Basics: Contracts!

July 29, 2014

Back to basics today! What is a contract? Well, at its most basic it’s an agreement between two or more parties, where consideration passes between them.

What is consideration? Something tangible or intangible, a promise to do or not do something, or doing or not doing something. Basically, if someone gives something up, however, significant or insignificant it may be or seem to be, it constitutes consideration.

The classic contract involves an offer, acceptance, and consideration. So you offer to pay me money to provide legal services, and I agree to provide those services. We have a contract. For some purposes—like conflicts of interest, for example—we have a completed contract. That means I cannot represent someone else, adverse to you, once the attorney-client relationship is established. Generally, though, your obligation to pay depends on my providing those services; conversely, my obligation to represent you depends on your complying with the payment duty.

Some contracts are executory in nature, which means performance occurs in the future, and depends on both parties fulfilling their duties. Leases are a common example. The landlord must provide space for next 60 months, while the tenant must pay rent. These contracts are enforceable, although bankruptcy provides a means for cancellation by the debtor, whether it is the tenant (more common) or the landlord.

Contracts can be oral or written, although states all have a statute of frauds—name origin unknown—that establishes a class of contracts which must be in writing and signed to be enforceable. In Arizona these include contracts in which someone guarantees another person’s obligations, for which performance will take more than a year, real estate listing agreements, and agreements to sell real estate.
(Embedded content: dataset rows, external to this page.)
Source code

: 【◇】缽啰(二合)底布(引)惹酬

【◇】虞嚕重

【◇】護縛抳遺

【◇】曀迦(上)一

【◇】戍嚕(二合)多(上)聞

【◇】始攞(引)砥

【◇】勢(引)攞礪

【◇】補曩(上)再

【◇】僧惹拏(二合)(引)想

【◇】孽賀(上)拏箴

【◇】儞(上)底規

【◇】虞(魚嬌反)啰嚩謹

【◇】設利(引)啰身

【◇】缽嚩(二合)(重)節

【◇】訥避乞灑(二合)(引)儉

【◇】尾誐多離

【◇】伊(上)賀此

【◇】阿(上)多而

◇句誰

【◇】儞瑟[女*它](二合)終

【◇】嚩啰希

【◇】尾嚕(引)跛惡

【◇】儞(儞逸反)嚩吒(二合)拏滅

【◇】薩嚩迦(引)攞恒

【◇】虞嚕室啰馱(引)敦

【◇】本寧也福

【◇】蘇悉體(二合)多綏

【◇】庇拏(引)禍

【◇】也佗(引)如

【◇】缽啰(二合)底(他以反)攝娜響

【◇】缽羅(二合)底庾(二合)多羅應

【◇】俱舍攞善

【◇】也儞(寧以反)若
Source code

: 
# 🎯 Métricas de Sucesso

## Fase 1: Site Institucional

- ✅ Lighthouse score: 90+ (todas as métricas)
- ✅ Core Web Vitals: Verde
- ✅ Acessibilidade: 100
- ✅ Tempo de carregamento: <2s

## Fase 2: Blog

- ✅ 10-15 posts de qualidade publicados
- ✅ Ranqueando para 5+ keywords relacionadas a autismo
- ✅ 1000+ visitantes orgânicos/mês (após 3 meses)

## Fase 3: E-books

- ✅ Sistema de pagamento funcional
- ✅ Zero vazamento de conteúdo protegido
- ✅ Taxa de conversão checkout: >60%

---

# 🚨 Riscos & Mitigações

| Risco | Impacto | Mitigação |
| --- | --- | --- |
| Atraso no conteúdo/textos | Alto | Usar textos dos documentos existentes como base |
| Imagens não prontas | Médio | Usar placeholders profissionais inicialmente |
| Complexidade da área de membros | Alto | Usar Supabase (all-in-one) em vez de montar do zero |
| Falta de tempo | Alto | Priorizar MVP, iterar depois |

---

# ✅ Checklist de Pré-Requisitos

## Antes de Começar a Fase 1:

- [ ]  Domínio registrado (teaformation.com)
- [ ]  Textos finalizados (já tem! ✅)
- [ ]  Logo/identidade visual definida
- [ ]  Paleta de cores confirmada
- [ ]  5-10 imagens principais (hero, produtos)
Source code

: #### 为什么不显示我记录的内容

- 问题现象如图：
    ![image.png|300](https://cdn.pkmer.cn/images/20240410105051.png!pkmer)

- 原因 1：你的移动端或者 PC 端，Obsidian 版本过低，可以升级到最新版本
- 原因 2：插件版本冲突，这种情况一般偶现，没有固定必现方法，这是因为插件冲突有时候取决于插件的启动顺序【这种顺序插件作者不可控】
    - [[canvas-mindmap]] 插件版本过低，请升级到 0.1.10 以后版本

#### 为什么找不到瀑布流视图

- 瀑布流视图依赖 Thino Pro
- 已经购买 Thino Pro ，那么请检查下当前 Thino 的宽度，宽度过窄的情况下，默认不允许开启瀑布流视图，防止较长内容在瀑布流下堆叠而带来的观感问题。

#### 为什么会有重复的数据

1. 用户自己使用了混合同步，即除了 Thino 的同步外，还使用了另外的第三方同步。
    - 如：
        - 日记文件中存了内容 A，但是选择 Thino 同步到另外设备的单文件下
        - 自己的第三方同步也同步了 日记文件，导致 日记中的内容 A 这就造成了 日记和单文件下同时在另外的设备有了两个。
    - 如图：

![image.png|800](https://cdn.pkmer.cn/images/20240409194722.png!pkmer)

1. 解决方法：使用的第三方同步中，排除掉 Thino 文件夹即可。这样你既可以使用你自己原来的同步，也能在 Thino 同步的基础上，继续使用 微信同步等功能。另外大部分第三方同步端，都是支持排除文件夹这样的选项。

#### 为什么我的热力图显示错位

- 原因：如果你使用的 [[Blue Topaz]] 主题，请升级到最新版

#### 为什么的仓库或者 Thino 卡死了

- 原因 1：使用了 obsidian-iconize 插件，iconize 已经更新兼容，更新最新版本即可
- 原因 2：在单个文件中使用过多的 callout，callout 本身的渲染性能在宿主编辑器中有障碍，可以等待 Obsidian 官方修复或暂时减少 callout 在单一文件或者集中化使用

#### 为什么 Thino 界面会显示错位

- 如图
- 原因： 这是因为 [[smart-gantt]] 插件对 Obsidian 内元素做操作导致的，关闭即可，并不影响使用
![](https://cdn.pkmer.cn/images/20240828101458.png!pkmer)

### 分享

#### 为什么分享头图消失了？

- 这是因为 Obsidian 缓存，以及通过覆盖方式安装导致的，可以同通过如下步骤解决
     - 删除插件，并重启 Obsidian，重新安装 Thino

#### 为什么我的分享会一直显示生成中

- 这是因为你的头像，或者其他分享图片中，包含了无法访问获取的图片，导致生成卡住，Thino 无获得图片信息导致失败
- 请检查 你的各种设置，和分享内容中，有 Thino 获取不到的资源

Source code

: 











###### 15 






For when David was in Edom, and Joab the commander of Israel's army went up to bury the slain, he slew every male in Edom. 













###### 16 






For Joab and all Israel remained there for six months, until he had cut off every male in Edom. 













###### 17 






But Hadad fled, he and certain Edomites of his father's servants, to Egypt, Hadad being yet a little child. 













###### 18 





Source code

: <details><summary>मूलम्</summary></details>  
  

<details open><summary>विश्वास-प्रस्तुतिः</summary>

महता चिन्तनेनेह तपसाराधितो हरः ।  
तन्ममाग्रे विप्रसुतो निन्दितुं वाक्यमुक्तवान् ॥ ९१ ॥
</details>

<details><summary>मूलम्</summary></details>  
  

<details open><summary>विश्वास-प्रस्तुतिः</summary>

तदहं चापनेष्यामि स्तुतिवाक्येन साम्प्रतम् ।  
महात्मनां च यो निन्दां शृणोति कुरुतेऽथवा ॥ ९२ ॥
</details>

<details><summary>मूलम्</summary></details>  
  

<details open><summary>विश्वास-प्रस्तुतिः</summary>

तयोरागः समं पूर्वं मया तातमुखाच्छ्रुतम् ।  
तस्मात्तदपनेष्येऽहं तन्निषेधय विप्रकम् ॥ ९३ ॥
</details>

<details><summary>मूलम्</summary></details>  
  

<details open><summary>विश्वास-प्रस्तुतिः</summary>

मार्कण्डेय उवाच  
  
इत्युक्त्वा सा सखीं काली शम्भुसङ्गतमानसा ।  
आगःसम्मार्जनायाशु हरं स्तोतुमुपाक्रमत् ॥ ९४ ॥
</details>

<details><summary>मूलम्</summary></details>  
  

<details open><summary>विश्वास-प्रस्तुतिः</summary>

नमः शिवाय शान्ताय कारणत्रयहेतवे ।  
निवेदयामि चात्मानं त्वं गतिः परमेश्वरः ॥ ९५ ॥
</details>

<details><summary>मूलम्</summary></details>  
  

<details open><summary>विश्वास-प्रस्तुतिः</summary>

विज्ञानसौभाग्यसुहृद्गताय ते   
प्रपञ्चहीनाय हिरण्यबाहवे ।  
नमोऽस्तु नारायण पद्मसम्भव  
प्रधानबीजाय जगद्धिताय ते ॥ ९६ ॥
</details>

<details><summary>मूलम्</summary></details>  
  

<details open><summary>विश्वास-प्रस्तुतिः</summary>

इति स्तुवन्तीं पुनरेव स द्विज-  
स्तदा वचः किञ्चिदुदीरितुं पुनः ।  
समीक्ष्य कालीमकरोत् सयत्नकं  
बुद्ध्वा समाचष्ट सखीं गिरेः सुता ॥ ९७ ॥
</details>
Contracts matter. Read them before you sign them, and get help when you need it. Quick aside:  Many years ago I had a client who appeared with respect to an AIA (American Institute of Architects) contract involving more than $1,000,000 worth of payments to build a custom home. Performance was taking too long. He was unhappy with the contractor, both with respect to delays and other issues. No attorneys involved in the contract drafting, and the AIA contract does not favor the customer. There was not much I could do for him, mostly because of the contract. When I asked him why, with a $1,000,000+ price tag, he had not seen an attorney, he told me it was “just a form” and “just a house.”

Get help with any contracts that matter!